Content starts

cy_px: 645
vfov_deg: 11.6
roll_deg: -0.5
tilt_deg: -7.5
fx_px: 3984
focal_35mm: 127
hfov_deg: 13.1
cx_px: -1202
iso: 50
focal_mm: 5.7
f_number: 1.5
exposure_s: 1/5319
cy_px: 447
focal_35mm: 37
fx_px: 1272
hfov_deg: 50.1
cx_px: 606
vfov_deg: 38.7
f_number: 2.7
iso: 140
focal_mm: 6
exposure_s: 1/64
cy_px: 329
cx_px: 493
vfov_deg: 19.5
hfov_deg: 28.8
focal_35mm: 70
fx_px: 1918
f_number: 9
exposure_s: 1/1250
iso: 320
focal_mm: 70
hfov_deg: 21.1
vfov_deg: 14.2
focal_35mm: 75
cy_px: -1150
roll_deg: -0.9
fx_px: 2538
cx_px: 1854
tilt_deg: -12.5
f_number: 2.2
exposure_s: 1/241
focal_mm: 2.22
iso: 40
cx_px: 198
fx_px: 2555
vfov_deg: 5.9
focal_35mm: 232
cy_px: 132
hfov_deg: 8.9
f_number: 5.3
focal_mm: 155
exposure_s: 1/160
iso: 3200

Content ends
Content starts

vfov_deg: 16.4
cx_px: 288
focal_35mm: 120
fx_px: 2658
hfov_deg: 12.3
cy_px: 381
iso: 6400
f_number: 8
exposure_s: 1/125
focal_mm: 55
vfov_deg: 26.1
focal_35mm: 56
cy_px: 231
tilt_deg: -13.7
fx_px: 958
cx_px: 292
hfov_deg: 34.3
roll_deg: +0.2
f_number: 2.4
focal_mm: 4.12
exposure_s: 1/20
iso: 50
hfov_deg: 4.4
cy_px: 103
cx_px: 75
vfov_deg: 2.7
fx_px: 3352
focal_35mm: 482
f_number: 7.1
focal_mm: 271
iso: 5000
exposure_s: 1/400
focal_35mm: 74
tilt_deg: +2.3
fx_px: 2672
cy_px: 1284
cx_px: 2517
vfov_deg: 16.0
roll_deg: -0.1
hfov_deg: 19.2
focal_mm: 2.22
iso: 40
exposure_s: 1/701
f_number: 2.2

Content ends
Content starts

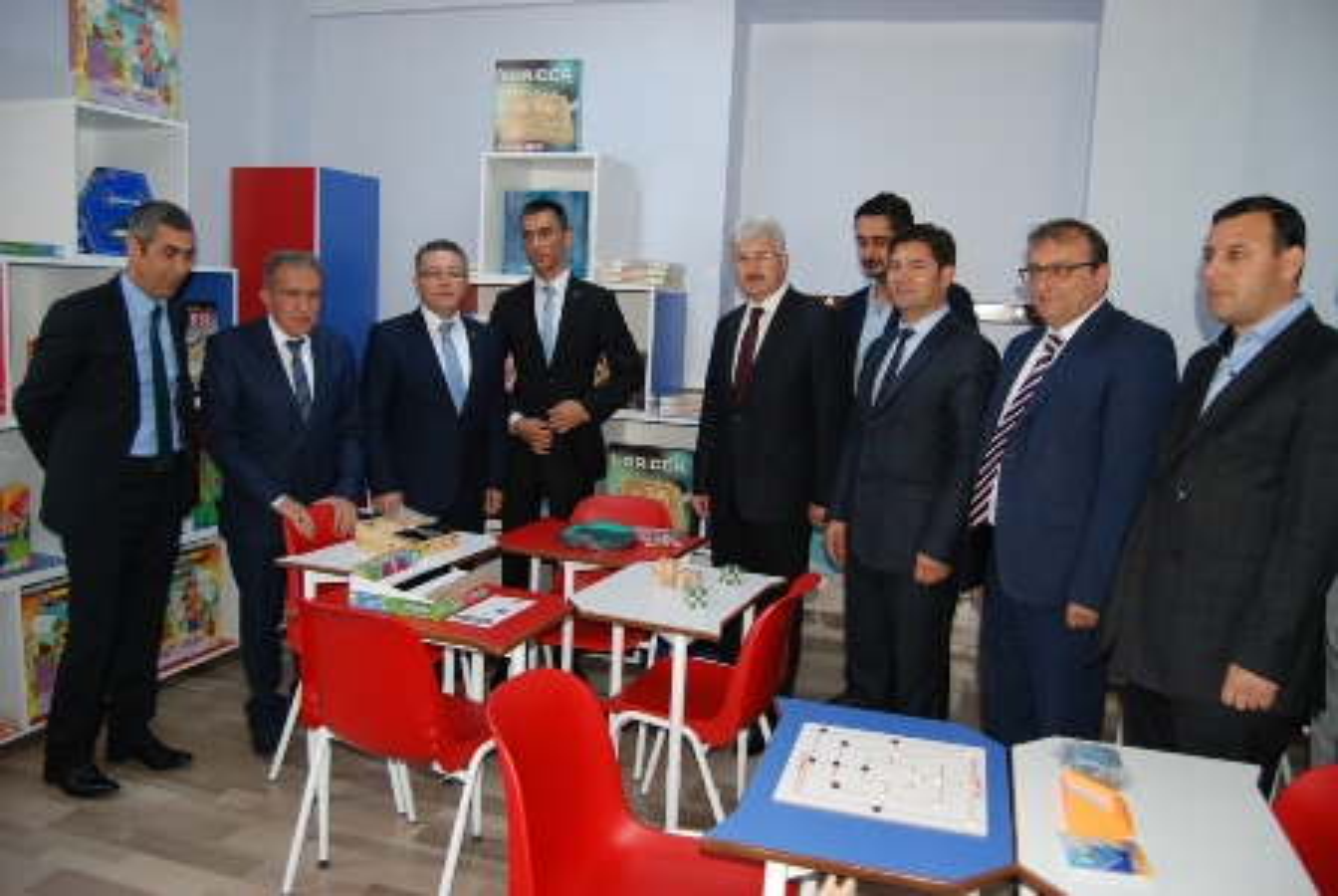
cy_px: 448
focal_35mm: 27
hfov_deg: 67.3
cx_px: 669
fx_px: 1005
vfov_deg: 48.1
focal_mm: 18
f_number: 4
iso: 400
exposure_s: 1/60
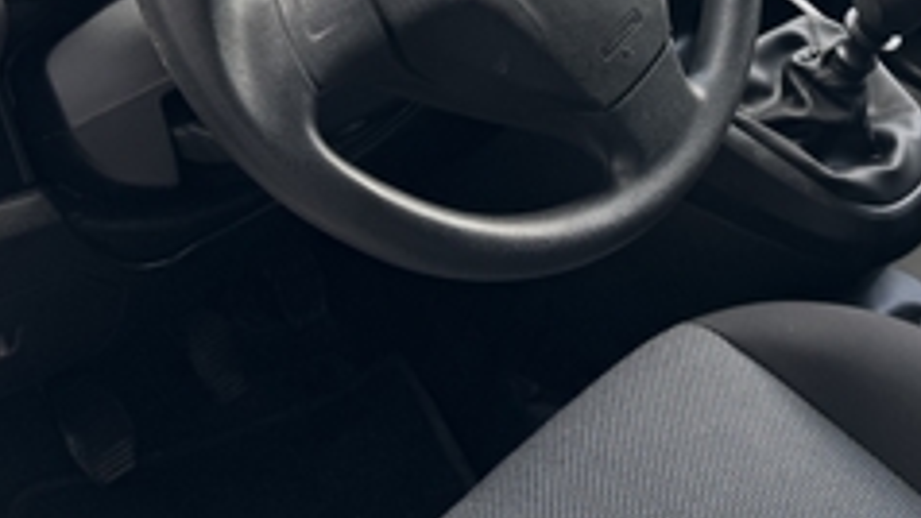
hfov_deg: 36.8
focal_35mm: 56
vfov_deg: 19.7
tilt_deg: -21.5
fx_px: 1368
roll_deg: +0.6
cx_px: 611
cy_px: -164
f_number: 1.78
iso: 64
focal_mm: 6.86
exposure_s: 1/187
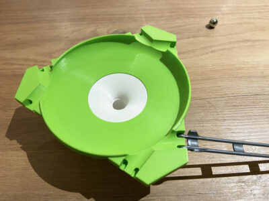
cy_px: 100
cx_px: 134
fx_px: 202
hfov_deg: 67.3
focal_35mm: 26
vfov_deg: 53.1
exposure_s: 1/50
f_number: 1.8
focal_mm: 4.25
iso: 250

Content ends

* [TRY IT]: Taking the entries above, restate exactly those lines that fall between the line with "f_number: 1.5" and the line with "hfov_deg: 21.1", keeping both of those lines too.

* [WRITTEN SOLUTION]:
f_number: 1.5
exposure_s: 1/5319
cy_px: 447
focal_35mm: 37
fx_px: 1272
hfov_deg: 50.1
cx_px: 606
vfov_deg: 38.7
f_number: 2.7
iso: 140
focal_mm: 6
exposure_s: 1/64
cy_px: 329
cx_px: 493
vfov_deg: 19.5
hfov_deg: 28.8
focal_35mm: 70
fx_px: 1918
f_number: 9
exposure_s: 1/1250
iso: 320
focal_mm: 70
hfov_deg: 21.1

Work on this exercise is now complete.